Extrait ->
────────────────────

Ils ont été interpellés le week-end dernier, le premier samedi 12 juin à Grande-Synthe dans le Nord et le second dimanche 13 juin à Rouen en Seine-Maritime, suite au travail de la cellule d'enquête dédiée réunissant des gendarmes de la section de recherche d'Amiens, de la brigade de recherche d'Abbeville et de l'escadron départemental de la sécurité routière.
Traces ADN et vidéosuveillance
Les deux hommes ont contesté les faits lors de leurs gardes à vue à Abbeville avec des versions contradictoires, ce qui renforce les soupçons des enquêteurs : "L'un d'entre-eux dit qu'il était présent avec le deuxième sur la scène. Il le dit notamment parce qu'on a retrouvé un masque avec son ADN sous le véhicule. Le deuxième individu nie totalement avoir été présent", précise Alexandre de Bosschère, procureur de la République d'Amiens.
Les enquêteurs ont toutefois des éléments prouvant que le deuxième homme a été blessé lors de cette soirée et a fini au centre hospitalier de Rouen. Une luxation de l'épaule qui témoigne d'une lutte et donne là encore lieu à des explications contradictoires de la part des mis en cause, ainsi qu'avec les éléments de vidéosurveillance reccueillis par les gendarmes.
Selon le colonel Thierry Chétrit, commandant la section de recherches d'Amiens, les enquêteurs ont pu établir le parcours des deux hommes le soir du drame à bord de leur véhicule, un Citroën Evasion "passé de main en main entre des personnes qui ne déclaraient pas les cessions". Ils sont partis "de la région rouennaise vers Abbeville en prenant le temps de s'arrêter sur l'ensemble des aires de repos".
Ils sont ensuite retourné "dans le sens inverse pour s'arrêter plus particulièrement sur l'aire du Translay sur l'autoroute A28, pour regagner ensuite la région rouennaise et faire par ailleurs un détour par le centre hospitalier de Rouen".
Le mis en cause qui reconnaît sa présence sur les lieux du crime explique cet étrange périple par une recherche de cigarettes dans les aires de station.
Deux coups de couteau mortels
Dans la nuit du 15 au 16 mai, M. et Mme Spătaru, tous les deux chauffeurs routiers, dormaient dans leur camion sur l'aire du Translay sur l'A28 dans le sens. Vers 1h du matin, la victime est descendue, après avoir entendu du bruit au niveau de la remorque.
Quelques minutes plus tard, Mme Spătaru a vu son époux revenir en sang et deux hommes s'enfuir. Mihai Spătaru est mort peu de temps à après. L'autopsie a révélé deux blessures au couteau, une au côté et l'autre au thorax.

────────────────────

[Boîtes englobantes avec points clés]

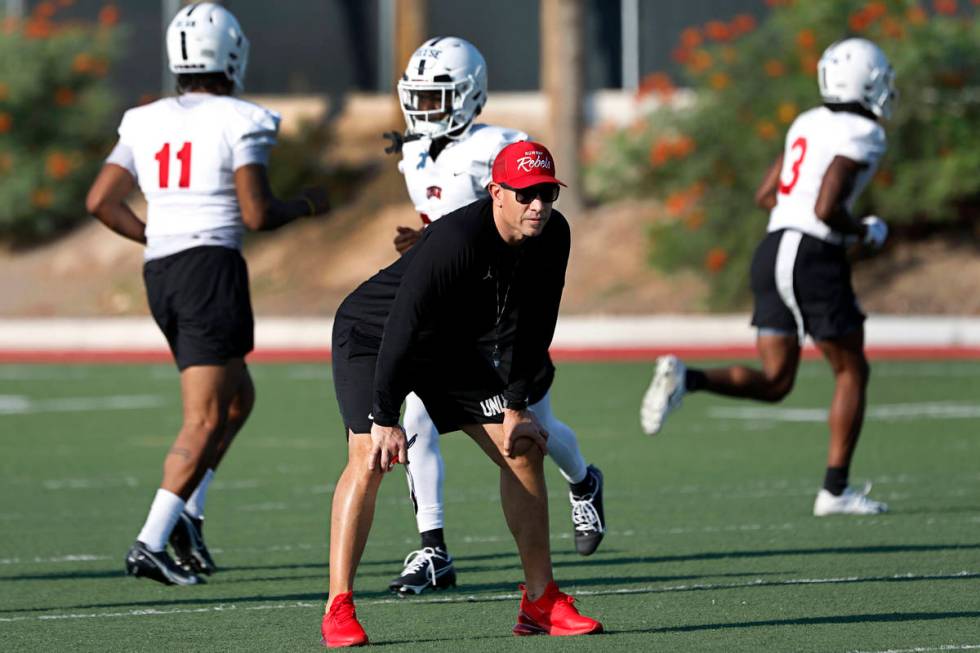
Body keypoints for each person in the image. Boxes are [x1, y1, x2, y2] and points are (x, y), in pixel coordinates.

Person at [321, 141, 603, 647]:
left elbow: (538, 323)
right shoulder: (457, 238)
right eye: (525, 194)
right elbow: (402, 327)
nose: (538, 205)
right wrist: (384, 416)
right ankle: (339, 607)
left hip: (447, 346)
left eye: (547, 194)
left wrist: (516, 406)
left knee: (522, 450)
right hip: (373, 337)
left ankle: (541, 601)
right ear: (496, 192)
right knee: (367, 457)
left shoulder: (552, 234)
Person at [85, 2, 329, 586]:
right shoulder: (241, 117)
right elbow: (256, 211)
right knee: (204, 416)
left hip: (162, 272)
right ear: (233, 54)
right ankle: (151, 539)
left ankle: (187, 517)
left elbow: (101, 201)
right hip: (207, 269)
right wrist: (310, 204)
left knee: (237, 399)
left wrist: (158, 234)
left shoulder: (143, 119)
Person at [383, 36, 605, 596]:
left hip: (500, 312)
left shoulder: (500, 146)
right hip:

────────────────────

Questions à traiter ->
1. Indiquez, d'après l'extrait, à quelle date et dans quelle ville le second homme a été interpellé.
2. Expliquez, en vous appuyant sur l'extrait, pourquoi l'un des deux hommes admet avoir été présent sur la scène.
3. Traduisez en anglais la phrase suivante de l'extrait : « Vers 1h du matin, la victime est descendue, après avoir entendu du bruit au niveau de la remorque. »
Les enregistrements proviennent d'une source distincte de l'extrait.

Réponses ->
1. Le dimanche 13 juin, à Rouen en Seine-Maritime.

2. Il l'admet notamment parce qu'un masque portant son ADN a été retrouvé sous le véhicule.

3. Around 1 a.m., the victim got out after hearing noise near the trailer.